Virions of beet western yellows luteovirus contain a major capsid protein (P22.5) and a minor readthrough protein (P74), produced by translational readthrough of the major capsid protein sequence into the neighboring open reading frame, which encodes the readthrough domain (RTD). The RTD contains determinants required for efficient virus accumulation in agroinfected plants and for aphid transmission. The C-terminal halves of the RTD are not well conserved among luteoviruses but the N-terminal halves contain many conserved sequence motifs, including a proline-rich sequence separating the rest of the RTD from the sequence corresponding to the major coat protein. To map different biological functions to these regions, short in-frame deletions were introduced at different sites in the RTD and the mutant genomes were transmitted to protoplasts as transcripts and to Nicotiana clevelandii by agroinfection. Deletions in the nonconserved portion of the RTD did not block aphid transmission but had a moderate inhibitory effect on virus accumulation in plants and abolished symptoms. Deletion of the proline tract and the junction between the conserved and nonconserved regions inhibited readthrough protein accumulation in protoplasts by at least 10-fold. The mutants accumulated small amounts of virus in plants, did not induce symptoms, and were nontransmissible by aphids using agroinfected plants, extracts of infected protoplasts, or purified virus as a source of inoculum. Other deletions in the conserved portion of the RTD did not markedly diminish readthrough protein accumulation but abolished its incorporation into virions. These mutants accumulated to low levels in agroinfected plants and elicited symptoms, but could not be aphid-transmitted. A preliminary map has been produced mapping these functions to different parts of the RTD.

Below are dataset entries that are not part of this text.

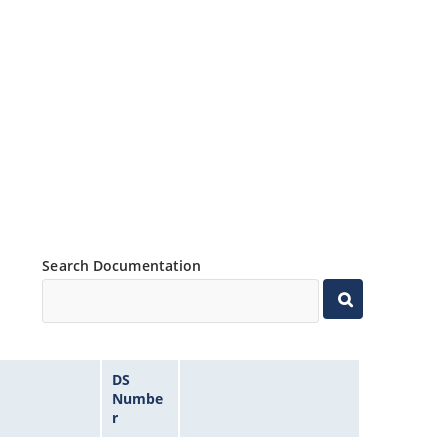
Search Documentation
DS
Numbe
r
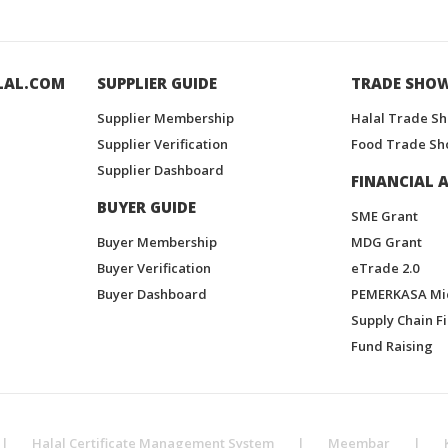
LAL.COM
SUPPLIER GUIDE
TRADE SHO
Supplier Membership
Halal Trade S
Supplier Verification
Food Trade Sh
Supplier Dashboard
FINANCIAL A
BUYER GUIDE
SME Grant
Buyer Membership
MDG Grant
Buyer Verification
eTrade 2.0
Buyer Dashboard
PEMERKASA Mi
Supply Chain F
Fund Raising
|
Halal Certificate Management System
|
Meembar
|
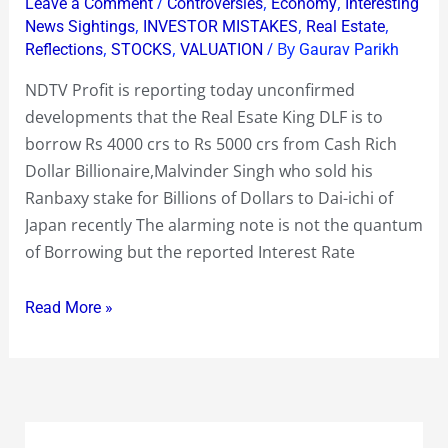
/
,
,
Leave a Comment
Controversies
Economy
Interesting
4000
,
,
,
News Sightings
INVESTOR MISTAKES
Real Estate
crs
,
,
/ By
Reflections
STOCKS
VALUATION
Gaurav Parikh
to
NDTV Profit is reporting today unconfirmed
Rs
developments that the Real Esate King DLF is to
5000
borrow Rs 4000 crs to Rs 5000 crs from Cash Rich
crs
Dollar Billionaire,Malvinder Singh who sold his
at
Ranbaxy stake for Billions of Dollars to Dai-ichi of
30
Japan recently The alarming note is not the quantum
%
of Borrowing but the reported Interest Rate
to
35
Read More »
%
interest
pa
from
Malvinder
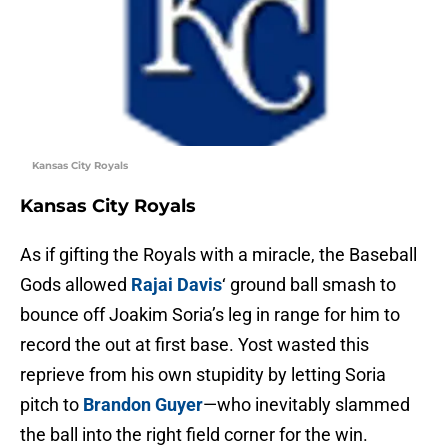
Kansas City Royals
Kansas City Royals
As if gifting the Royals with a miracle, the Baseball
Gods allowed
Rajai Davis
‘ ground ball smash to
bounce off Joakim Soria’s leg in range for him to
record the out at first base. Yost wasted this
reprieve from his own stupidity by letting Soria
pitch to
Brandon Guyer
—who inevitably slammed
the ball into the right field corner for the win.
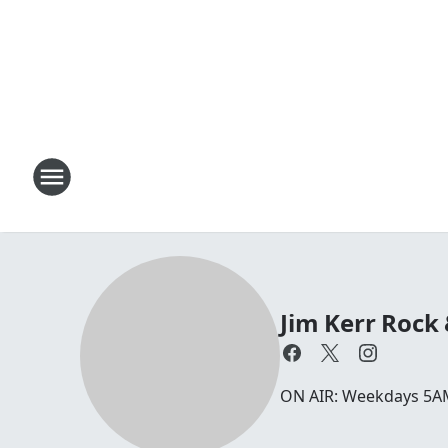
Jim Kerr Rock
ON AIR: Weekdays 5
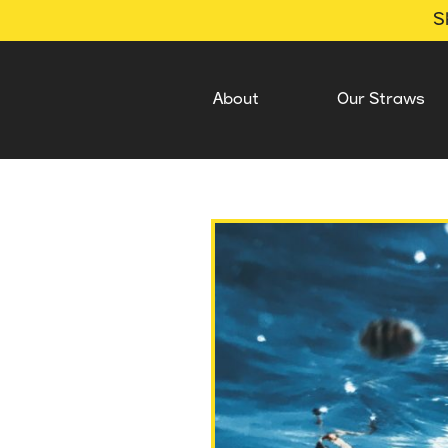
S
About
Our Straws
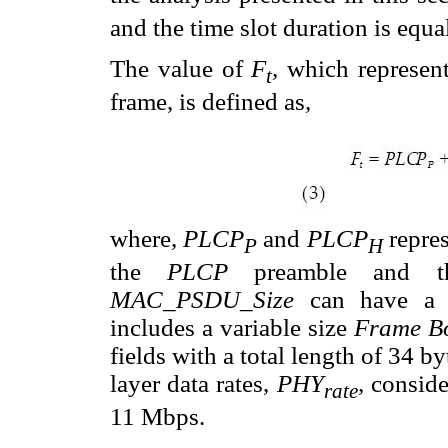
and the time slot duration is equa
The value of
F
,
which represent
t
frame, is defined as,
where,
PLCP
and
PLCP
repres
P
H
the
PLCP
preamble and 
MAC_PSDU_Size
can have a 
includes a variable size
Frame B
fields with a total length of 34 b
layer data rates,
PHY
,
conside
rate
11 Mbps.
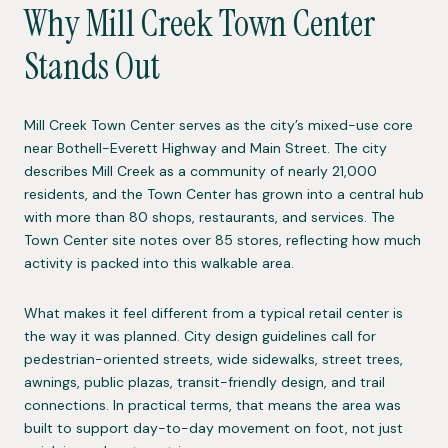
Why Mill Creek Town Center
Stands Out
Mill Creek Town Center serves as the city’s mixed-use core
near Bothell-Everett Highway and Main Street. The city
describes Mill Creek as a community of nearly 21,000
residents, and the Town Center has grown into a central hub
with more than 80 shops, restaurants, and services. The
Town Center site notes over 85 stores, reflecting how much
activity is packed into this walkable area.
What makes it feel different from a typical retail center is
the way it was planned. City design guidelines call for
pedestrian-oriented streets, wide sidewalks, street trees,
awnings, public plazas, transit-friendly design, and trail
connections. In practical terms, that means the area was
built to support day-to-day movement on foot, not just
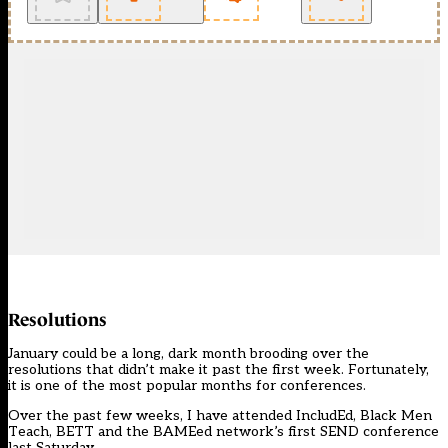
Resolutions
January could be a long, dark month brooding over the
resolutions that didn’t make it past the first week. Fortunately,
it is one of the most popular months for conferences.
Over the past few weeks, I have attended IncludEd, Black Men
Teach, BETT and the
BAMEed network’s first SEND conference
last Saturday.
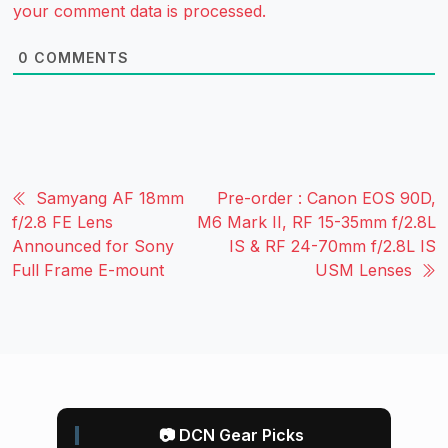
your comment data is processed.
0
COMMENTS
Samyang AF 18mm
Pre-order : Canon EOS 90D,
f/2.8 FE Lens
M6 Mark II, RF 15-35mm f/2.8L
Announced for Sony
IS & RF 24-70mm f/2.8L IS
Full Frame E-mount
USM Lenses
📷 DCN Gear Picks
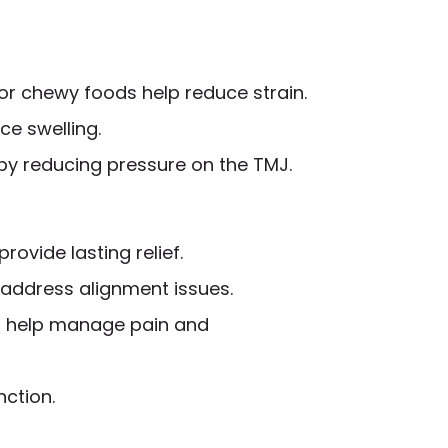
r chewy foods help reduce strain.
ce swelling.
 by reducing pressure on the TMJ.
rovide lasting relief.
 address alignment issues.
an help manage pain and
nction.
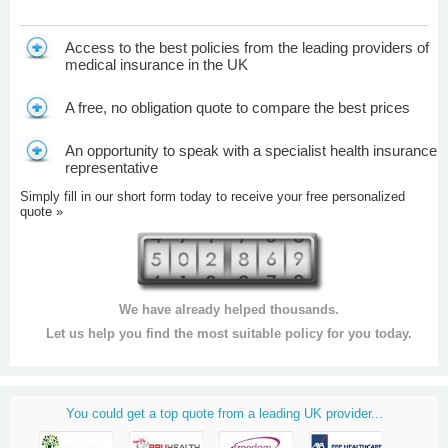
Access to the best policies from the leading providers of
medical insurance in the UK
A free, no obligation quote to compare the best prices
An opportunity to speak with a specialist health insurance
representative
Simply fill in our short form today to receive your free personalized
quote »
We have already helped thousands.
Let us help you find the most suitable policy for you today.
You could get a top quote from a leading UK provider...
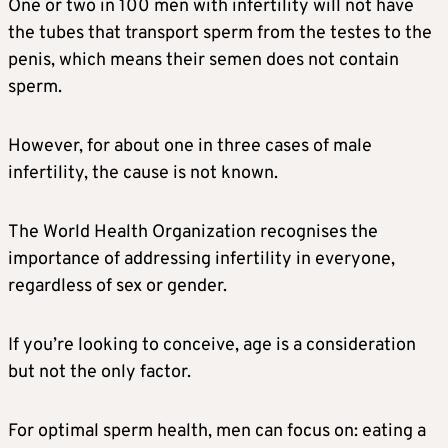
One or two in 100 men with infertility will not have
the tubes that transport sperm from the testes to the
penis, which means their semen does not contain
sperm.
However, for about one in three cases of male
infertility, the cause is not known.
The World Health Organization recognises the
importance of addressing infertility in everyone,
regardless of sex or gender.
If you’re looking to conceive, age is a consideration
but not the only factor.
For optimal sperm health, men can focus on: eating a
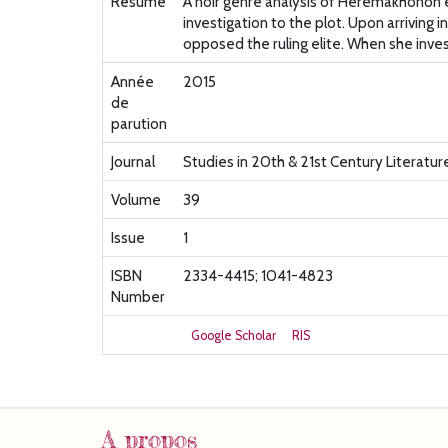
Résumé
A noir genre analysis of Heremakhonon ex
investigation to the plot. Upon arriving 
opposed the ruling elite. When she invest
Année
2015
de
parution
Journal
Studies in 20th & 21st Century Literatur
Volume
39
Issue
1
ISBN
2334-4415; 1041-4823
Number
Google Scholar
RIS
A propos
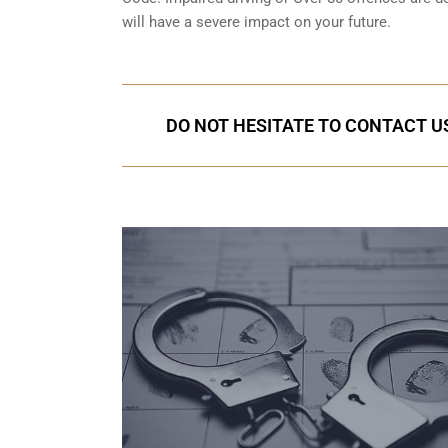
will have a severe impact on your future.
DO NOT HESITATE TO CONTACT US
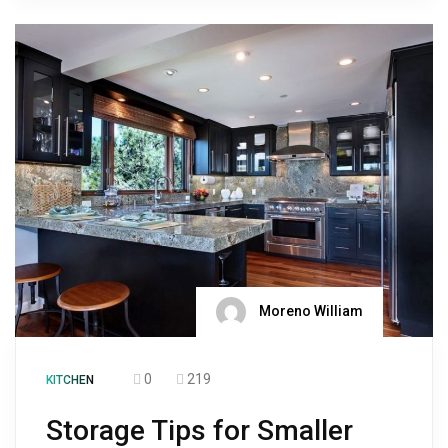
Moreno William
0
219
KITCHEN
Storage Tips for Smaller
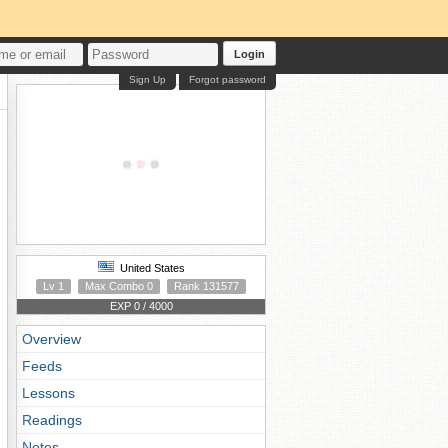
Login
Sign Up
Forgot password
United States
Lv 1
Max Combo 0
Rank 131577
EXP 0 / 4000
Overview
Feeds
Lessons
Readings
Notes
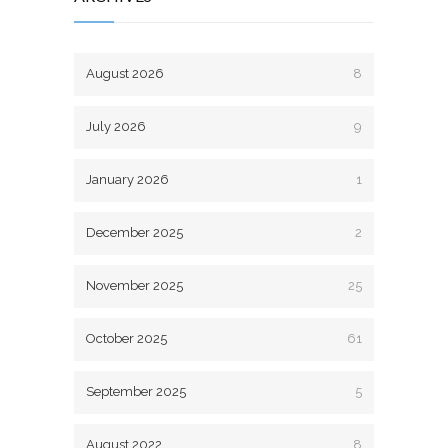
August 2026
8
July 2026
9
January 2026
1
December 2025
2
November 2025
25
October 2025
61
September 2025
5
August 2022
8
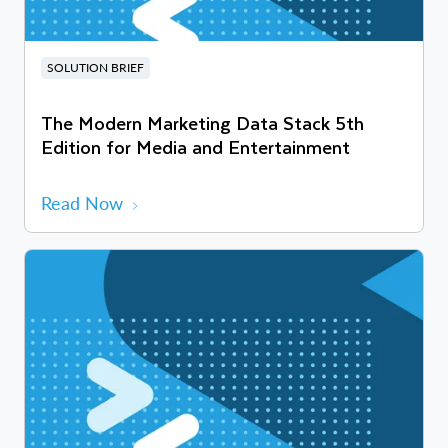
SOLUTION BRIEF
The Modern Marketing Data Stack 5th
Edition for Media and Entertainment
Read Now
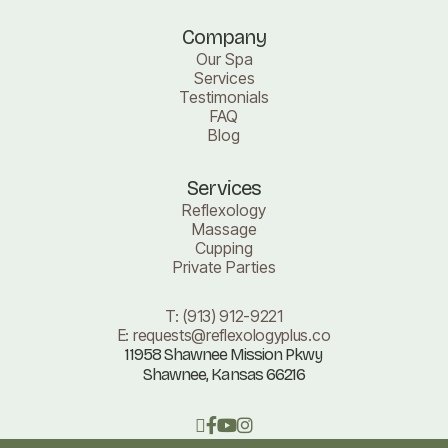
Company
Our Spa
Services
Testimonials
FAQ
Blog
Services
Reflexology
Massage
Cupping
Private Parties
T:
(913) 912-9221
E:
requests@reflexologyplus.co
11958 Shawnee Mission Pkwy
Shawnee, Kansas 66216
󰁻



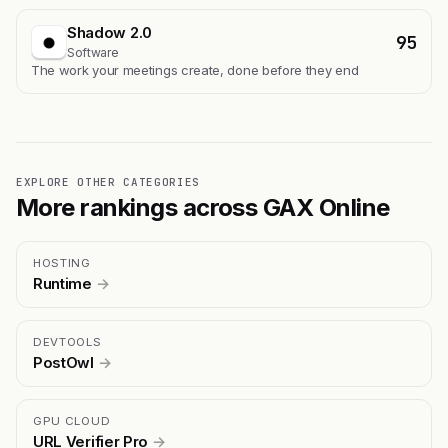
Shadow 2.0
95
Software
The work your meetings create, done before they end
EXPLORE OTHER CATEGORIES
More rankings across GAX Online
HOSTING
Runtime
→
DEVTOOLS
PostOwl
→
GPU CLOUD
URL Verifier Pro
→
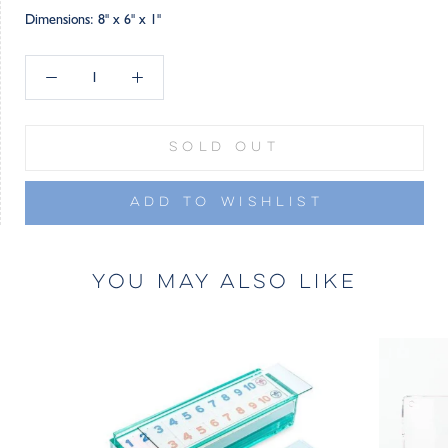
Dimensions: 8" x 6" x 1"
SOLD OUT
ADD TO WISHLIST
YOU MAY ALSO LIKE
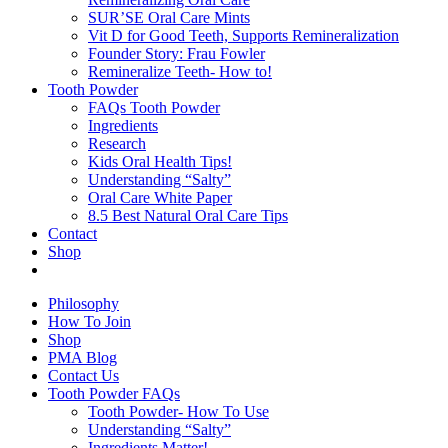
SUR’SE Oral Care Mints
Vit D for Good Teeth, Supports Remineralization
Founder Story: Frau Fowler
Remineralize Teeth- How to!
Tooth Powder
FAQs Tooth Powder
Ingredients
Research
Kids Oral Health Tips!
Understanding “Salty”
Oral Care White Paper
8.5 Best Natural Oral Care Tips
Contact
Shop
Philosophy
How To Join
Shop
PMA Blog
Contact Us
Tooth Powder FAQs
Tooth Powder- How To Use
Understanding “Salty”
Ingredients Matter!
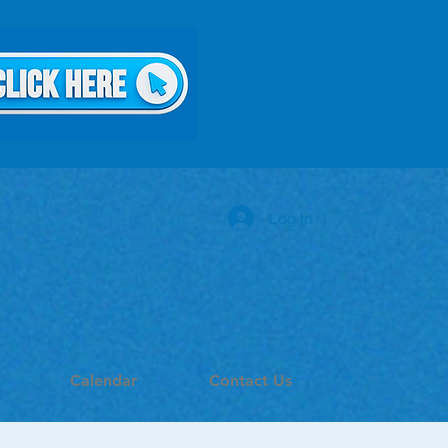
Log In
Calendar
Contact Us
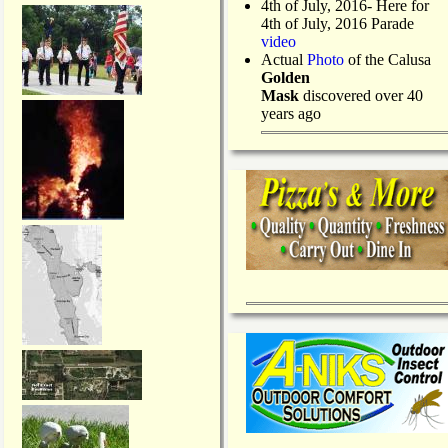
4th of July, 2016- Here for
4th of July, 2016 Parade
video
Actual
Photo
of the Calusa
Golden
Mask
discovered over 40
years ago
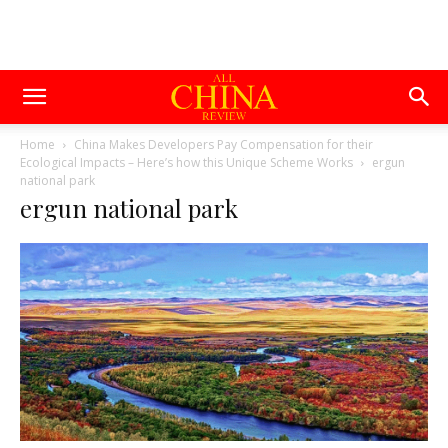
Home
China Makes Developers Pay Compensation for their
Ecological Impacts – Here’s how this Unique Scheme Works
ergun
national park
ergun national park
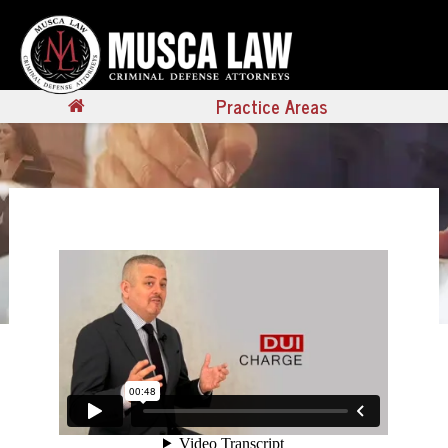
Practice Areas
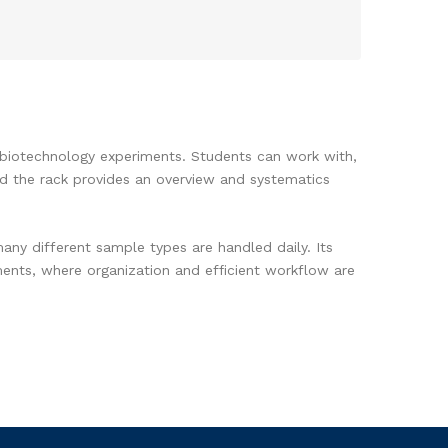
nd biotechnology experiments. Students can work with,
nd the rack provides an overview and systematics
any different sample types are handled daily. Its
iments, where organization and efficient workflow are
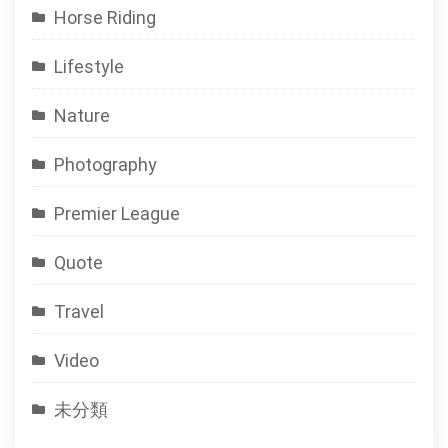
Horse Riding
Lifestyle
Nature
Photography
Premier League
Quote
Travel
Video
未分類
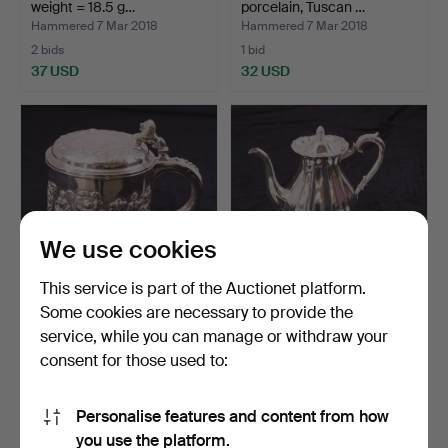
weight = 18.5 g…
porcelain, Tuscan …
Hammered 7 Mar 2018
Hammered 7 Mar 2018
2 bids
1 bid
37 USD
32 USD
We use cookies
This service is part of the Auctionet platform.
Some cookies are necessary to provide the
SEJDEL with cover, silver
SERVING SET - COFFEE, 3
service, while you can manage or withdraw your
813H/830, weight…
parts, silver 813H…
consent for those used to:
Hammered 7 Mar 2018
Hammered 7 Mar 2018
14 bids
6 bids
475 USD
285 USD
Personalise features and content from how
you use the platform.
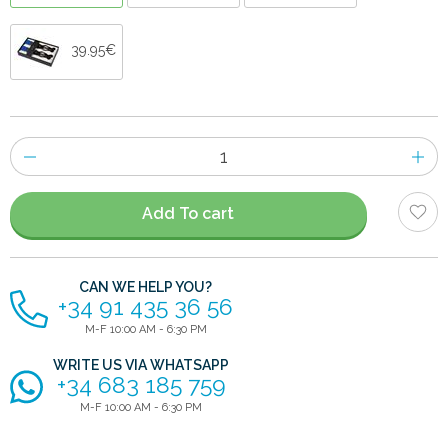
39.95€
Number
of
items
Add To cart
CAN WE HELP YOU?
+34 91 435 36 56
M-F 10:00 AM - 6:30 PM
WRITE US VIA WHATSAPP
+34 683 185 759
M-F 10:00 AM - 6:30 PM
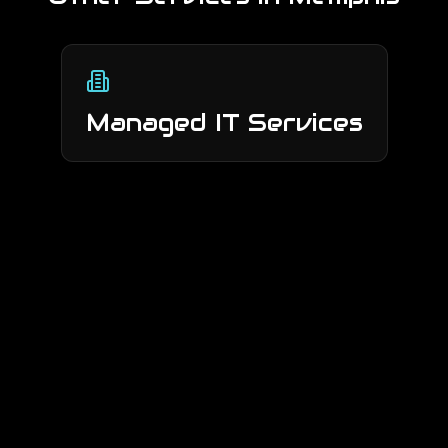
Managed IT Services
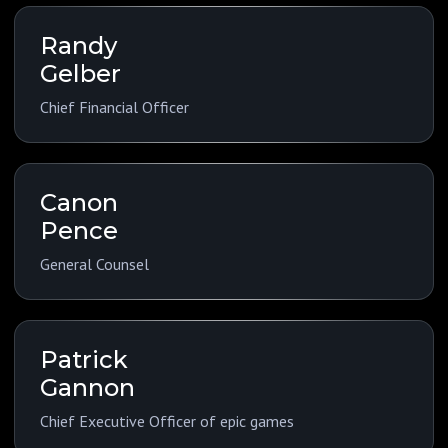
Randy
Gelber
Chief Financial Officer
Canon
Pence
General Counsel
Patrick
Gannon
Chief Executive Officer of epic games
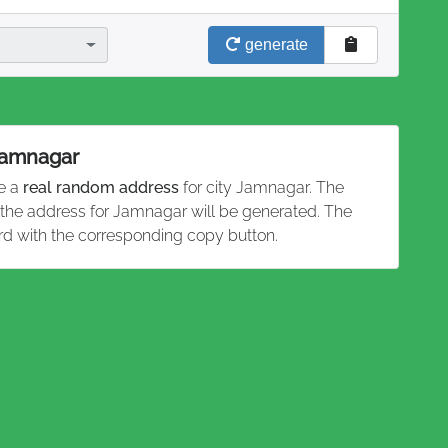
generate
 Jamnagar
te a
real random address
for city Jamnagar. The
d the address for Jamnagar will be generated. The
rd with the corresponding copy button.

Aphid transmission of beet western yellows luteovirus requires the minor capsid read-through protein P74.

Beet western yellows luteovirus is obligately transmitted by the aphid Myzus persicae in a circulative, non-propagative fashion. Virus movement across the epithelial cells of the digestive tube into the hemocoel and from the hemocoel into the accessory salivary glands is believed to occur by receptor-mediated endocytosis and exocytosis. Virions contain two types of protein; the major 22 kDa capsid protein and the minor read-through protein, P74, which is composed of the major capsid protein fused by translational read-through to a long C-terminal extension called the read-through domain. Beet western yellows virus carrying various mutations in the read-through domain was tested for its ability to be transmitted to test plants by aphids fed on agro-infected plants and semi-purified or purified virus preparations. The results establish that the read-through domain carries determinants that are essential for aphid transmission. The findings also reveal that the read-through domain is important for accumulation of the virus in agro-infected plants.

Genetically engineered resistance against grapevine chrome mosaic nepovirus.

Nepoviruses are a group of isometric plant viruses with a genome divided between two-single-stranded, positive-sense, RNA molecules. They are usually transmitted by nematodes and a number of them have significant economic impact, especially in perennial crops such as grapevine and fruit trees. Like all other picorna-like viruses, nepoviruses express their coat protein (CP) as part of a larger polyprotein which is further processed by a virus-encoded protease, a feature which poses specific problems when trying to express the viral coat protein in transgenic plants. A hybrid gene, driving the high-level expression of the CP of grapevine chrome mosaic nepovirus (GCMV) has been constructed and transferred to the genome of tobacco plants. Progeny of CP-expressing transformants show resistance against GCMV. When compared to control plants, fewer inoculated plants become infected and those that become infected accumulate reduced levels of viral RNAs. This protection was also shown to be efficient when plants are inoculated with purified viral RNA.